Design and Construction

IRIS was built to the International Second Rule as a composite 12 Metre, with alternate galvanized steel frames and Honduras mahogany planking. Her principal dimensions placed her alongside the most modern American Twelves of the late 1920s. Rigged as a Bermudan sloop for inshore racing, she was conceived as a pure club-racing yacht: light, responsive and structurally advanced for her time.

Racing and Ownership

Under her first owner, W. A. W. Stewart of Oyster Bay, IRIS joined the new American 12 Metre fleet from 1928 onward. She took part in the class championships against her sisterships; while not as dominant as Tycoon or Onawa, she remained consistently in the frame with a scattering of firsts, seconds and thirds over several seasons.

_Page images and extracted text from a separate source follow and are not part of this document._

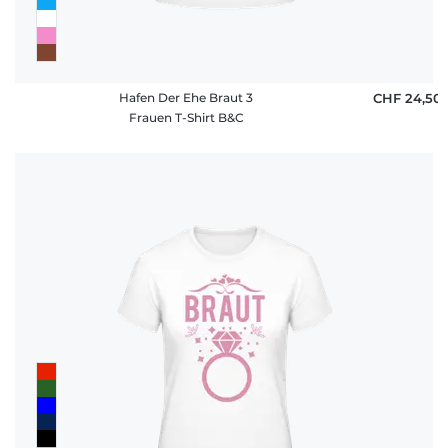
Hafen Der Ehe Braut 3
CHF 24,50
Frauen T-Shirt B&C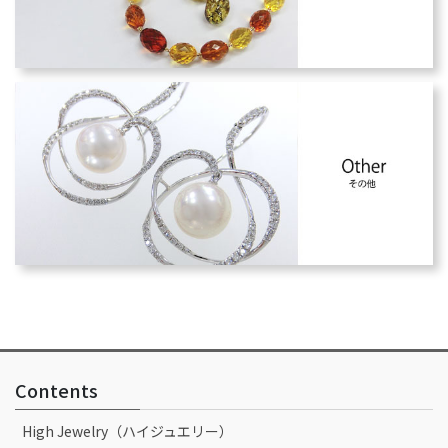
Contents
High Jewelry（ハイジュエリー）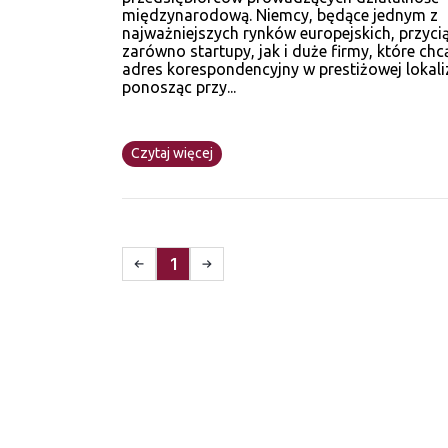
międzynarodową. Niemcy, będące jednym z
najważniejszych rynków europejskich, przyci
zarówno startupy, jak i duże firmy, które chc
adres korespondencyjny w prestiżowej lokaliz
ponosząc przy...
Czytaj więcej
1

Through the 1930s and 1940s she passed into private hands as an auxiliary Bermudan sloop, based variously in Long Island Sound and on the Great Lakes. An engine installation and interior modifications reflected her gradual move from frontline racer to spirited cruising yacht.

Fate

By the late 1960s IRIS was in the Great Lakes region and no longer active in class racing. Records and class compilations agree that she was broken up in Michigan in the early 1970s. Her final years included a period of youth and Sea Scout use and storm damage that rendered her uneconomical to rebuild. Unlike Anitra and Onawa, which survived into the modern classic 12 Metre revival, IRIS was lost—her story closing as one of the Burgess-Abeking one-design fleet sacrificed after a long working life.

Legacy

IRIS (US-4) represents a key moment in American 12 Metre development: the Burgess-designed, Abeking-built fleet that set a new standard for one-design comparison and training within the New York Yacht Club. Though her hull is gone, she remains part of that important six-yacht experiment and of the broader Burgess lineage that led directly toward the great Cup defenders of the 1930s and beyond.